(RECORDS TO USE begins)
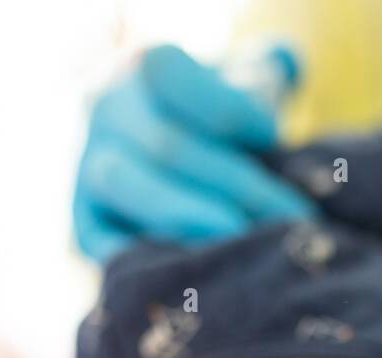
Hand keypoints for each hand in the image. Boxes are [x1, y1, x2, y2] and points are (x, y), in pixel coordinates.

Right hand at [73, 44, 315, 262]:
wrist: (175, 153)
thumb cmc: (224, 119)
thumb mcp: (245, 83)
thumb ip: (264, 77)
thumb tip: (285, 65)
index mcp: (143, 65)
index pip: (175, 78)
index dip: (229, 109)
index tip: (273, 136)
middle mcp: (106, 109)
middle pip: (169, 146)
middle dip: (240, 186)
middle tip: (294, 216)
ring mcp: (89, 166)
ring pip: (130, 188)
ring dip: (192, 216)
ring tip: (242, 238)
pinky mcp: (87, 223)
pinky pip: (108, 243)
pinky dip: (149, 256)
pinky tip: (199, 269)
(RECORDS TO USE ends)
§ **WHAT YOU ARE ASKED TO DO**
Lines from the one containing "ring pip: (130, 188)" through the last line of the data above are the only output wanted; restate them exactly.

§ **SOLVED PROBLEM**
ring pip: (130, 188)
ring dip: (192, 216)
ring tip: (242, 238)
pinky mcp: (87, 223)
pinky pip: (108, 243)
pinky dip: (149, 256)
pinky tip: (199, 269)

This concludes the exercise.